Первый срыв с «больших» денег – и неделя запоя, и снова мои бесконечные «ты самый…». И снова – раздувание щек, и первые личные вложения, и праздник с друзьями по этому поводу. Три дня: застолье – застолье – застолье! Это у тебя. А у меня посуда – плита – посуда. И утро четвертого дня: «Ну видишь, ты же самый-самый…»

Дефолт – и, конечно, твоя паника: все, все пропало!

Мои уговоры: ничего не пропало, осталось это, это, то и то…

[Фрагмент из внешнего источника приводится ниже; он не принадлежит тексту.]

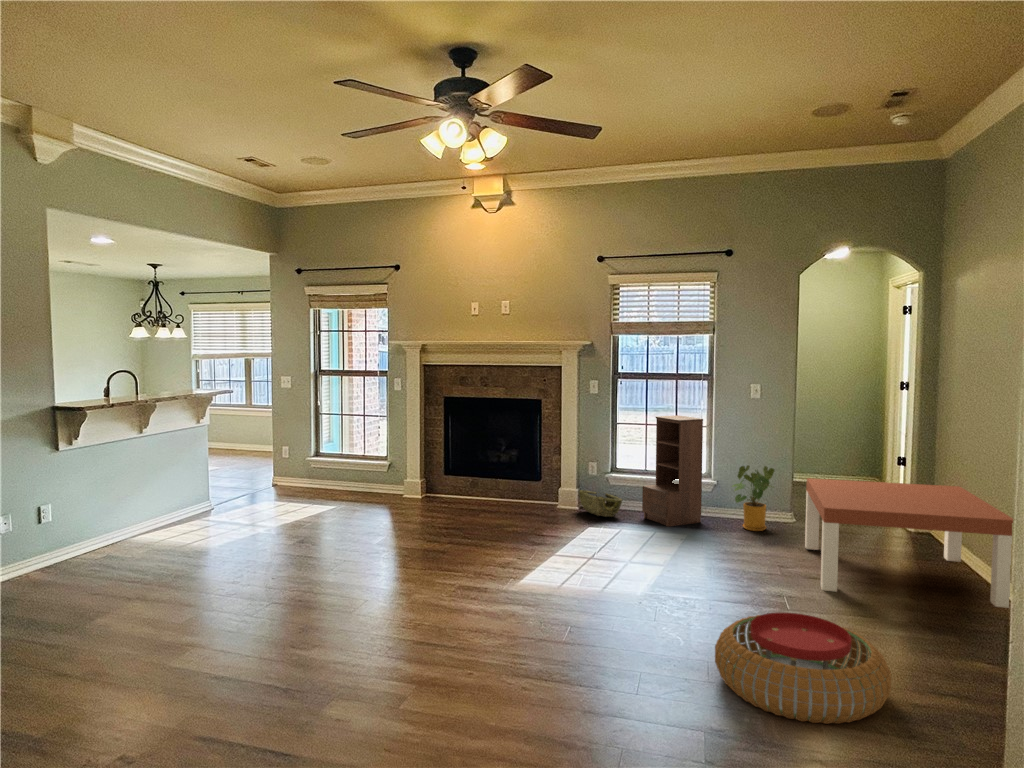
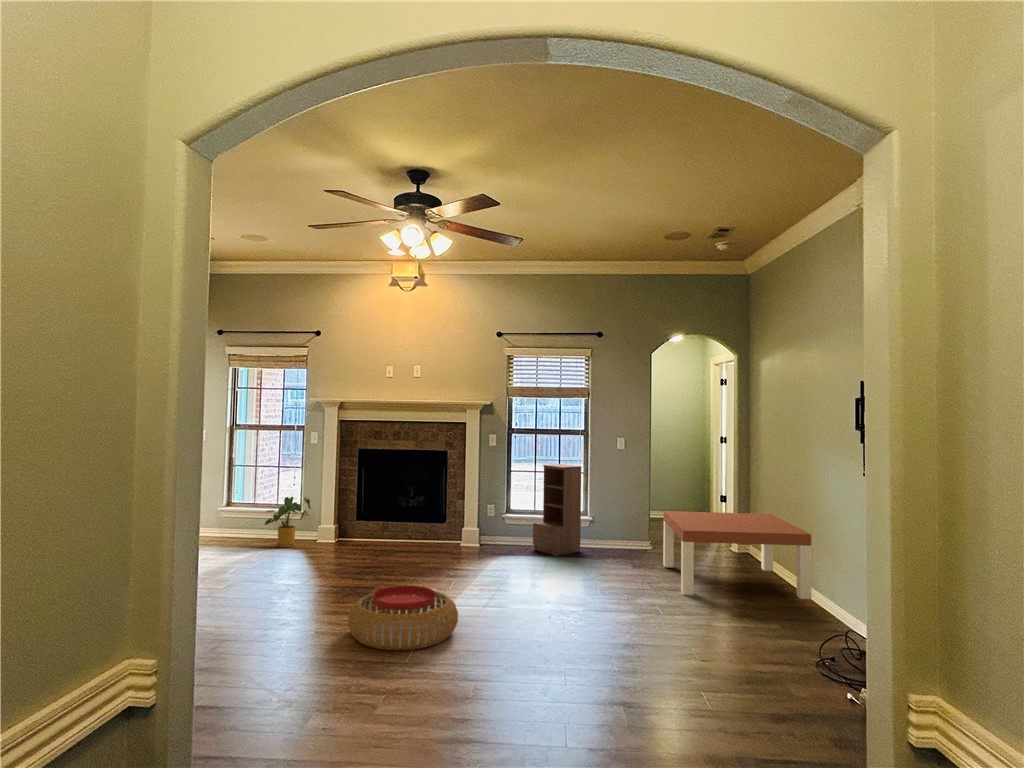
house plant: present [733,465,774,531] -> present [265,497,311,547]
woven basket: present [579,490,622,517] -> none [479,528,517,551]
pouf: present [715,613,891,724] -> present [348,586,458,651]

Это поправим, от этого откажемся, затянем пояс, поживем у мамы, не будем снимать квартиру, поедим макароны.

И снова цифры по ночам, цифры, а утром: смотри, мы вылезем!

И вылезли, вылезли, и ничего не надо начинать сначала – там подтянули, здесь урезали; нет худа без добра – после дефолта многие конкуренты отпали.

И мы снова прорвались, да еще как!

Снова победа, и обороты, и экономия на всем, по большей части – на мне.

И вдруг твое: «Я крутой!»

Да, крутой, а я? А ты делай теперь так и так, нет – это плохо, делай лучше, лучше. Это уже не так вкусно, это не вовремя, и вообще «прав всегда только я» – и так по нарастающей!

И ночи без сна у темного окна: «Что я не так сделала? Господи, ведь невозможно терпеть!» И все, нет сил, и выбор: либо ложиться без боя и становиться ошметком при «начальнике всей твоей жизни», либо уходить.

И понимание: на самом деле выбора никакого и нет, да никогда и не было.

И конечно же: «Ты решай, но ничего не получишь – все мое!»

И букет сирени.

Господи! Но почему, почему сирень?!»


Сильно дернуло вагон, и Наталья выскочила из своих грустных мыслей.

«М-м-да, дорога. Задремала, и все это предательски сразу полезло в голову. Ну кого и в чем я обвиняю?! В любом случае это мое решение. Что вначале – жить с этим человеком, строить жизнь с ним, что в конце – расстаться, построив и оставив ему жизнь и бизнес. Я могу тысячу раз говорить себе, что он не виноват. Я могу тысячу раз обвинять себя и сомневаться в правильности решения. Я могу охрипнуть нутром и горлом, утверждая, что сама, сама виновата. Но я обвиняю его и не могу остановиться. Господи! Ну сколько можно ходить по кругу. Все понимая, оставаться там же, где и была?! И вообще – какого хрена сирень!..

А, собственно, откуда запах?»

Она повернулась лицом к купе.

На столике стоял букет сирени в обрезанной пластиковой бутылке из-под минеральной воды. Наталья занимала верхнюю полку, и здесь, наверху, запах цветов чувствовался особенно сильно. Рядом с букетом сияла лучезарная улыбка девушки лет семнадцати.

– Здравствуйте, а мы ваши соседи, мы с мамой только что сели, в Туле. Давайте познакомимся. Я – Даша, а это моя мама – Устинья Васильевна, – она указала рукой на весьма полную даму в спортивном костюме веселой расцветочки, – мы до Джанкоя, к родственникам. А вы?

«Прелестно, сейчас в самый раз», – вяло подумала Наталья.

– Давайте чай пить, – предложила Устинья Васильевна, – четвертого попутчика у нас пока нет. А вы из Москвы едете?

«Как будто можно ехать откуда-нибудь еще – поезд московский, и первая остановка – Тула», – поворчала про себя мысленно Наталья.

– Да, – наконец соизволила ответить она.

И бочком, чтобы не задеть цветы, накрытый к чаю стол и новых пассажирок, начала сползать с верхней полки. Схватила сигареты, промямлив что-то типа «я сейчас», натянула пляжные шлепки, служащие в поезде тапками, и, непонятно почему смущаясь, выскочила из купе.

В тамбуре никого не было.

Прикурив, она обнаружила, что руки трясутся вместе с поджилками.